Task inputs:
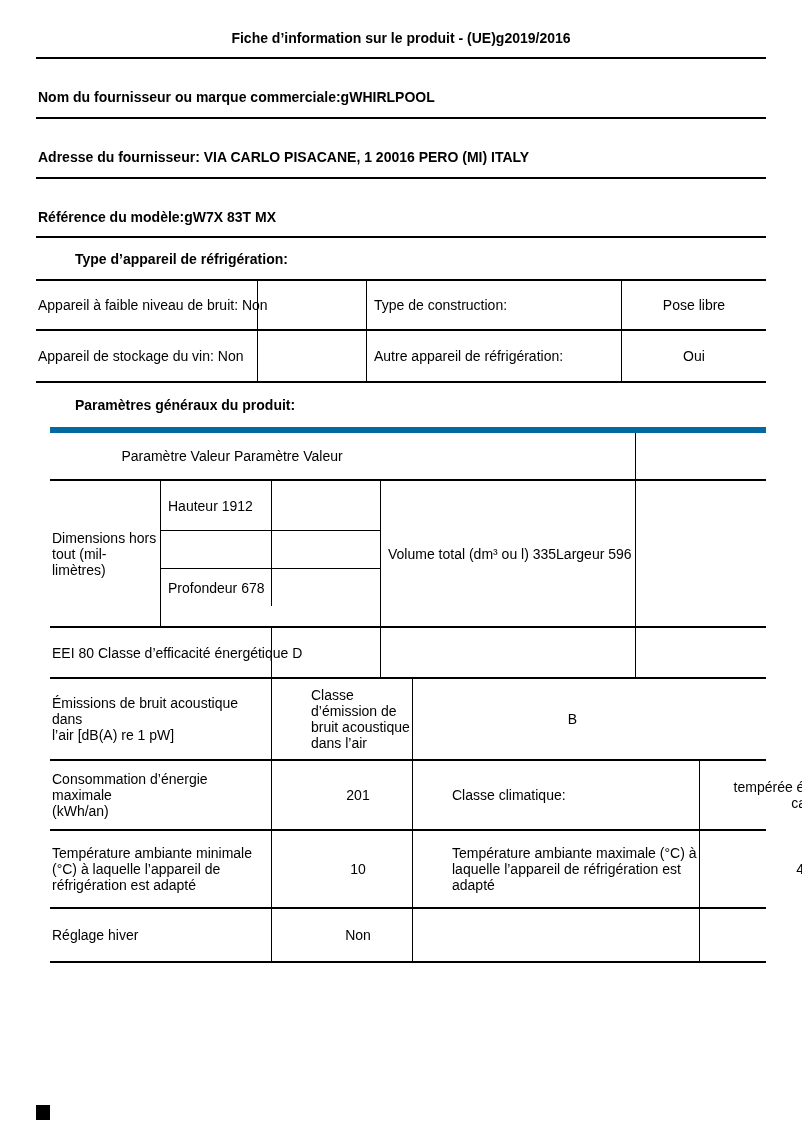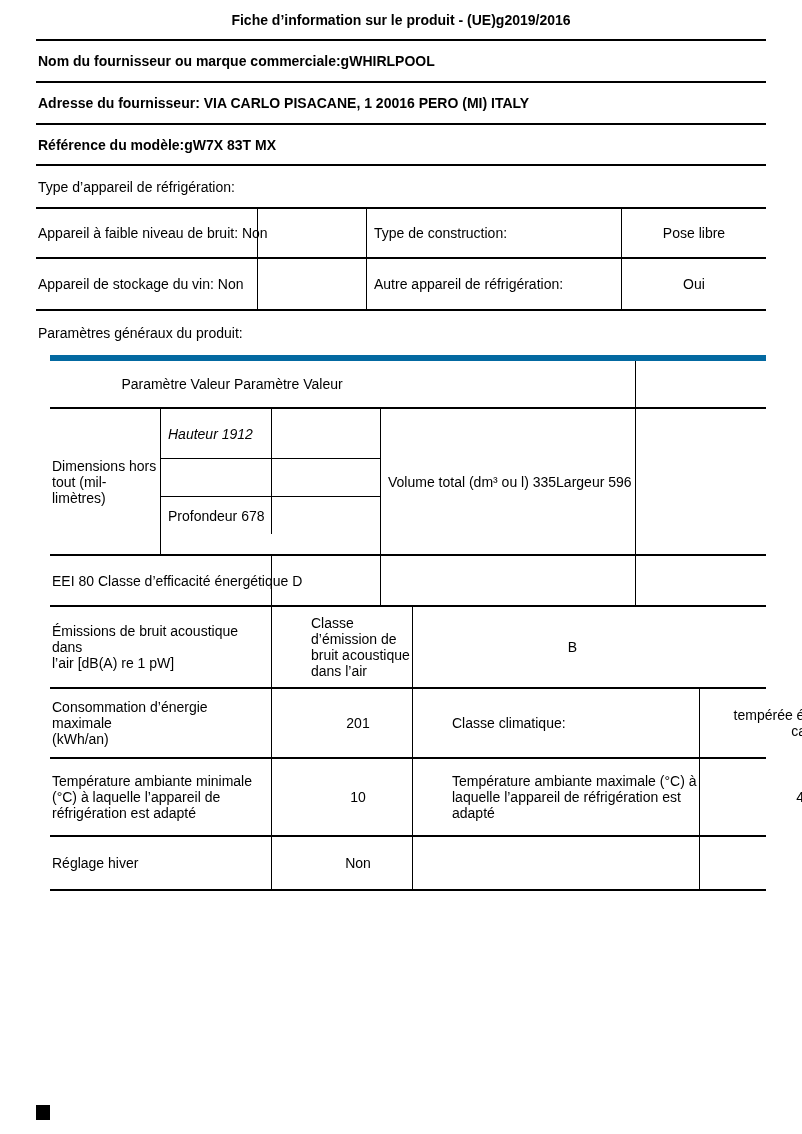--- a/index.html
+++ b/index.html
@@ -7,24 +7,24 @@
   .page {
     position:relative;
     width:802px; height:1134px;
     background:#ffffff; color:#000000;
     font-family:"Liberation Sans", sans-serif;
     font-size:14px;
     overflow:hidden;
   }
   .inner { position:absolute; left:36px; top:0; width:730px; }
 
-  .hdr-row { display:flex; align-items:center; border-bottom:2px solid #000; font-weight:bold; }
+  .hdr-row { display:flex; align-items:center; border-bottom:2px solid #000; font-weight:bold;margin-top:18px; }
   .title-row { height:41px; justify-content:center; }
   .line-row  { height:42px; padding-left:2px; }
-  .sec-title { display:flex; align-items:center; font-weight:normal; padding-left:2px; }
+  .sec-title { display:flex; align-items:center; font-weight:bold; padding-left:2px;margin-left:37px; }
   .sec-type   { height:41px; }
   .sec-params { height:44px; }
 
   
   .cell { display:flex; align-items:center; overflow:visible; }
   .lab  { padding-left:2px; }
   .pad7 { padding-left:7px; }
   .val  { justify-content:center; text-align:center; }
   .vline { border-right:1px solid #000; }
   .nowrap { white-space:nowrap; }
@@ -37,21 +37,21 @@
   .trow-2 { height:52px; }
 
   
   .ptable { border-top:6px solid #0369a1;margin-left:14px; }
   .prow { display:grid; border-bottom:2px solid #000; }
   .ph { grid-template-columns:586px 144px; height:48px; }
   .phspan { display:block; width:364px; text-align:center; }
   .pdims { grid-template-columns:111px 220px 255px 144px; height:147px; }
   .dims-mid { display:flex; flex-direction:column; }
   .subrow { display:grid; grid-template-columns:111px 109px; height:38px; }
-  .subrow-first { height:49px;font-style:italic; }
+  .subrow-first { height:49px; }
   .subline { border-top:1px solid #000; }
   .peei { grid-template-columns:222px 109px 255px 144px; height:51px; }
   .pstd { grid-template-columns:222px 109px 255px 144px;gap:32px; }
   .p-noise { height:82px; }
   .p-conso { height:70px; }
   .p-temp  { height:78px; }
   .p-regl  { height:54px; }
 
   .black-square { position:absolute; left:36px; top:1105px; width:14px; height:15px; background:#000; }
 </style>

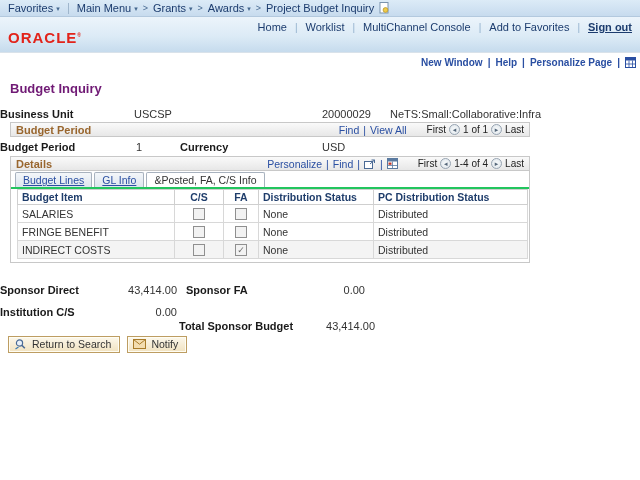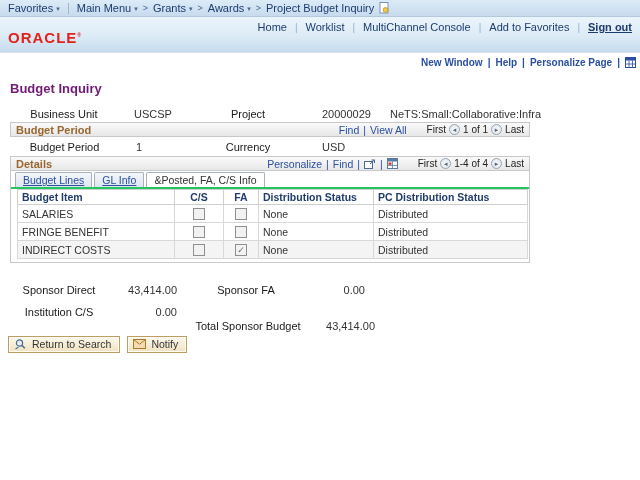--- a/index.html
+++ b/index.html
@@ -31,21 +31,21 @@
 
   
   .page-links{position:absolute;top:57px;right:24px;display:flex;align-items:center;gap:5px;
     color:#2a4fa2;font-size:10px;font-weight:bold;}
   .plink{cursor:pointer;white-space:nowrap;}
   .plsep{font-weight:bold;}
 
   .page-title{position:absolute;left:10px;top:81px;font-size:13px;font-weight:bold;color:#701a75;}
 
   
-  .lbl{font-weight:normal;color:#1a1a1a;text-align:center;}
+  .lbl{font-weight:bold;color:#1a1a1a;text-align:left;}
   .val{color:#333;}
 
   
   .group-bar{position:absolute;left:10px;width:520px;height:15px;box-sizing:border-box;
     border:1px solid #c8c8c8;background:linear-gradient(#fafafa,#e7e7e7);
     display:flex;align-items:center;padding:0 5px;}
   .group-title{color:#99662e;font-weight:bold;font-size:11px;}
   .bar-right{margin-left:auto;display:flex;align-items:center;gap:4px;color:#2a4fa2;font-size:10.5px;}
   .blink{cursor:pointer;white-space:nowrap;}
   .bsep{color:#2a4fa2;}
@@ -148,21 +148,20 @@
         <line x1="7.5" y1="3.5" x2="7.5" y2="10.5" stroke="#2a4fa2" stroke-width="0.8"></line>
         <line x1="0.5" y1="7" x2="10.5" y2="7" stroke="#2a4fa2" stroke-width="0.8"></line>
       </svg>
     </span>
   </div>
 
   <div class="page-title">Budget Inquiry</div>
 
   <div class="abs lbl" style="left:0;top:108px;width:128px;">Business Unit</div>
   <div class="abs val" style="left:134px;top:108px;">USCSP</div>
-  <div class="abs lbl" style="left:180px;top:108px;width:136px;">Project</div>
   <div class="abs val" style="left:322px;top:108px;">20000029</div>
   <div class="abs val" style="left:390px;top:108px;">NeTS:Small:Collaborative:Infra</div>
 
   <div class="group-bar" style="top:122px;">
     <span class="group-title">Budget Period</span>
     <span class="bar-right">
       <span class="blink">Find</span>
       <span class="bsep">|</span>
       <span class="blink">View All</span>
       <span class="pager">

Task:
Transcribe the lines above between the line holding "display:flex; align-items:center; overflow:visible;" and the line holding "grid-template-columns:111px 220px 255px", inclusive, exactly as they stand and with nothing added.

Solution below:
   .cell { display:flex; align-items:center; overflow:visible; }
   .lab  { padding-left:2px; }
   .pad7 { padding-left:7px; }
   .val  { justify-content:center; text-align:center; }
   .vline { border-right:1px solid #000; }
   .nowrap { white-space:nowrap; }
@@ -37,21 +37,21 @@
   .trow-2 { height:52px; }
 
   
   .ptable { border-top:6px solid #0369a1;margin-left:14px; }
   .prow { display:grid; border-bottom:2px solid #000; }
   .ph { grid-template-columns:586px 144px; height:48px; }
   .phspan { display:block; width:364px; text-align:center; }
   .pdims { grid-template-columns:111px 220px 255px 144px; height:147px; }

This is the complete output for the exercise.